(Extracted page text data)
************
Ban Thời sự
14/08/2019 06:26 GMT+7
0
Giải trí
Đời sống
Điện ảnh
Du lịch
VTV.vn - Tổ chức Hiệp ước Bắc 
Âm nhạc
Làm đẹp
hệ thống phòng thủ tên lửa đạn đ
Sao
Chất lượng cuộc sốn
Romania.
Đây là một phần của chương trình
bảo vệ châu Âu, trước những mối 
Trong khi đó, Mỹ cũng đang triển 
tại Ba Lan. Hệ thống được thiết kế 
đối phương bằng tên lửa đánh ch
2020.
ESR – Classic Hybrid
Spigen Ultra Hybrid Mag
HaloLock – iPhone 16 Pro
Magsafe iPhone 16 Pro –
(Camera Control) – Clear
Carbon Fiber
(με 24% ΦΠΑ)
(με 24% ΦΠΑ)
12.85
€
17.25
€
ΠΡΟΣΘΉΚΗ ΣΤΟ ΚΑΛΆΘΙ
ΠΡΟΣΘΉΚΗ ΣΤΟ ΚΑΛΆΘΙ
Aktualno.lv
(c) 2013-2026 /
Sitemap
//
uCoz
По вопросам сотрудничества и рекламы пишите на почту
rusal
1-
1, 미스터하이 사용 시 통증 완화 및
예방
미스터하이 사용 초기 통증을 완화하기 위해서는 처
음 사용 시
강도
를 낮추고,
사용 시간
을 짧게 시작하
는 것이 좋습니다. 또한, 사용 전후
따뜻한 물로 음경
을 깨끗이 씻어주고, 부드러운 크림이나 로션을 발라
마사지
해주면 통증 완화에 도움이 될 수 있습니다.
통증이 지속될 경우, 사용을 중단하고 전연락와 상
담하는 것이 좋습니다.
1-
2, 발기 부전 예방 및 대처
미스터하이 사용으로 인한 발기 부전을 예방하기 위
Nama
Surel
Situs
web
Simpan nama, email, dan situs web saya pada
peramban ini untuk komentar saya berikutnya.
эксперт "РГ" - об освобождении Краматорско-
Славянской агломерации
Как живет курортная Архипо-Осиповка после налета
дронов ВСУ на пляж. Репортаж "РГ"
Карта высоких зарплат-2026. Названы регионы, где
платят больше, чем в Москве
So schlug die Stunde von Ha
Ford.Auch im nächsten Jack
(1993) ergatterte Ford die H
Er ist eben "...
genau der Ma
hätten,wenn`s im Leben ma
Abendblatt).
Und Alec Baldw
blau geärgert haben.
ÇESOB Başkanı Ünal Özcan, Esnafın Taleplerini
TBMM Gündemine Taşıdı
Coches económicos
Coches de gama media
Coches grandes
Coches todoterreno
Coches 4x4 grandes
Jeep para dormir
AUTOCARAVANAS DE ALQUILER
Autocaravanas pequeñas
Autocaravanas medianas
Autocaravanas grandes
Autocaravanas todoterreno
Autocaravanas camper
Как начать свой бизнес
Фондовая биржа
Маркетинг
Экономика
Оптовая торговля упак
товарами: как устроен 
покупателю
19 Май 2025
************
The answer should contain every line of the data, unchanged.

Ban Thời sự
14/08/2019 06:26 GMT+7
0
Giải trí
Đời sống
Điện ảnh
Du lịch
VTV.vn - Tổ chức Hiệp ước Bắc 
Âm nhạc
Làm đẹp
hệ thống phòng thủ tên lửa đạn đ
Sao
Chất lượng cuộc sốn
Romania.
Đây là một phần của chương trình
bảo vệ châu Âu, trước những mối 
Trong khi đó, Mỹ cũng đang triển 
tại Ba Lan. Hệ thống được thiết kế 
đối phương bằng tên lửa đánh ch
2020.
ESR – Classic Hybrid
Spigen Ultra Hybrid Mag
HaloLock – iPhone 16 Pro
Magsafe iPhone 16 Pro –
(Camera Control) – Clear
Carbon Fiber
(με 24% ΦΠΑ)
(με 24% ΦΠΑ)
12.85
€
17.25
€
ΠΡΟΣΘΉΚΗ ΣΤΟ ΚΑΛΆΘΙ
ΠΡΟΣΘΉΚΗ ΣΤΟ ΚΑΛΆΘΙ
Aktualno.lv
(c) 2013-2026 /
Sitemap
//
uCoz
По вопросам сотрудничества и рекламы пишите на почту
rusal
1-
1, 미스터하이 사용 시 통증 완화 및
예방
미스터하이 사용 초기 통증을 완화하기 위해서는 처
음 사용 시
강도
를 낮추고,
사용 시간
을 짧게 시작하
는 것이 좋습니다. 또한, 사용 전후
따뜻한 물로 음경
을 깨끗이 씻어주고, 부드러운 크림이나 로션을 발라
마사지
해주면 통증 완화에 도움이 될 수 있습니다.
통증이 지속될 경우, 사용을 중단하고 전연락와 상
담하는 것이 좋습니다.
1-
2, 발기 부전 예방 및 대처
미스터하이 사용으로 인한 발기 부전을 예방하기 위
Nama
Surel
Situs
web
Simpan nama, email, dan situs web saya pada
peramban ini untuk komentar saya berikutnya.
эксперт "РГ" - об освобождении Краматорско-
Славянской агломерации
Как живет курортная Архипо-Осиповка после налета
дронов ВСУ на пляж. Репортаж "РГ"
Карта высоких зарплат-2026. Названы регионы, где
платят больше, чем в Москве
So schlug die Stunde von Ha
Ford.Auch im nächsten Jack
(1993) ergatterte Ford die H
Er ist eben "...
genau der Ma
hätten,wenn`s im Leben ma
Abendblatt).
Und Alec Baldw
blau geärgert haben.
ÇESOB Başkanı Ünal Özcan, Esnafın Taleplerini
TBMM Gündemine Taşıdı
Coches económicos
Coches de gama media
Coches grandes
Coches todoterreno
Coches 4x4 grandes
Jeep para dormir
AUTOCARAVANAS DE ALQUILER
Autocaravanas pequeñas
Autocaravanas medianas
Autocaravanas grandes
Autocaravanas todoterreno
Autocaravanas camper
Как начать свой бизнес
Фондовая биржа
Маркетинг
Экономика
Оптовая торговля упак
товарами: как устроен 
покупателю
19 Май 2025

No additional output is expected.